Bill remained standing in the center of the basement, the garden hose trickling water at his feet. Jake walked past him to the window and lifted the steel tube makeshift wall that guarded the exit.
“Here, take this.” Bill moved from the table of collected weapons and handed him the curled dagger. Jake took it and put it in the pocket of the coveralls. The pockets were deep and the dagger was concealed.
“You’ll need this too,” the old man said and picked up one of the jugs of water. Kneeling, he poured it into one of the many thermos containers that were piled next to the row of jugs. He twisted the top closed and held it out at arm’s length for Jake.
“What’s that for?”
“If they confront you, pour it on them. Use it sparingl
y at first. I don’t know how much you’ll need for each one.”
“Water?”
“Holy water. Blessed by the priest at Holy Apostles Church.”
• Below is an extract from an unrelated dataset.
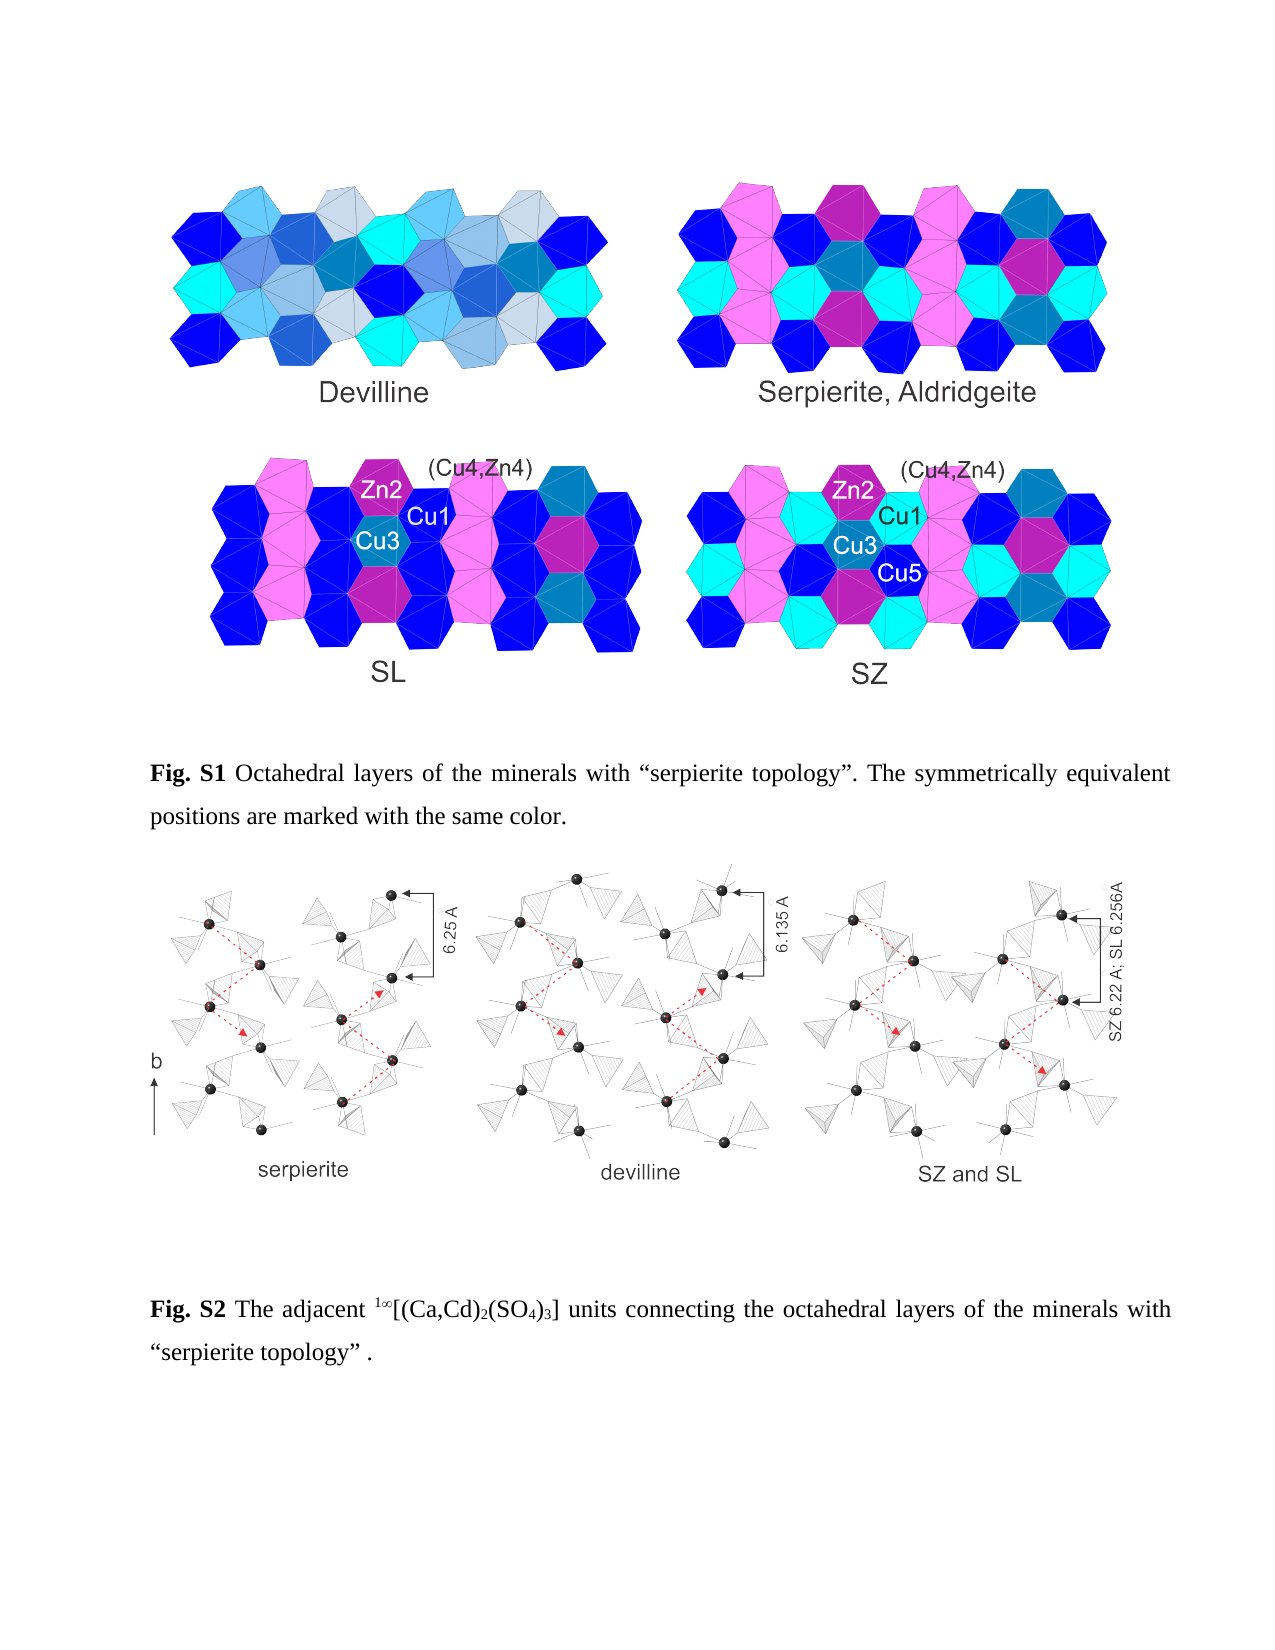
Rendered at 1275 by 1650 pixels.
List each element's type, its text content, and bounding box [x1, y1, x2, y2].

Jake was skeptical, and turned toward the window. Light poured in and the sky was still a peaceful golden veil. He crawled into the window well and peeked his head up, looking to the east. The crimson clouds were rumbling silently in, closer than before.
He turned back to Bill in the basement. The old man still held the thermos out in one hand. Jake took it and put it in the other pocket of the coveralls.
“Thanks.”
Jake ran across the front yard, keeping his eyes on the dark clouds. The driverless car still lay in the ditch across the street, the engine was off now, which seemed odd. He looked to the west, away from the darkness. The golden sky stretched itself into a glorious white cloud that seemed to shift across the land like a blizzard, sweeping in and around the city buildings in the far distance. He hopped onto his porch and into his open front door.
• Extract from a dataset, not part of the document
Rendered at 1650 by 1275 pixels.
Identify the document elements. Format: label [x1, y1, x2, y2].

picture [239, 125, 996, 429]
Locking the front door behind him, he sat himself down on the couch in his living room. Could this really be it? The end times. Is he among the damned? It sounded absurd to him as he thought it over. He held his head in his hands and rocked forward on the couch. He needed to call his father.
His dad lived alone, in the same neighborhood as him. Jake’s mother died bringing him into the world.
He went to his room and picked his cell phone off the nightstand. It was off, and no amount of pushing the power button was going to resurrect it. The alarm clock was out too. He opened the closet and grabbed his pair of loafers out of habit, then paused and dropped the loafers in favor of his running shoes. If this was truly evil coming his way, he would need to be able to run. He didn’t own a gun. The dagger in his pocket and the thermos of holy water were his only weapons.
He ran through the house and out the front door, leaving it open behind him. The world was still lit up outside. He went to the house directly next door to his on the street. Climbing the stairs to the front porch, he pushed the doorbell, but he didn’t hear it chime. There was no answer. He knocked several times and waited, but there was still no answer. Trying the doorknob, he found that it was locked. He stepped back on the porch and kicked at the door, but it didn’t give. He was about to try again when the door opened suddenly and the cold metal of a double-barreled shotgun was pressed against his forehead.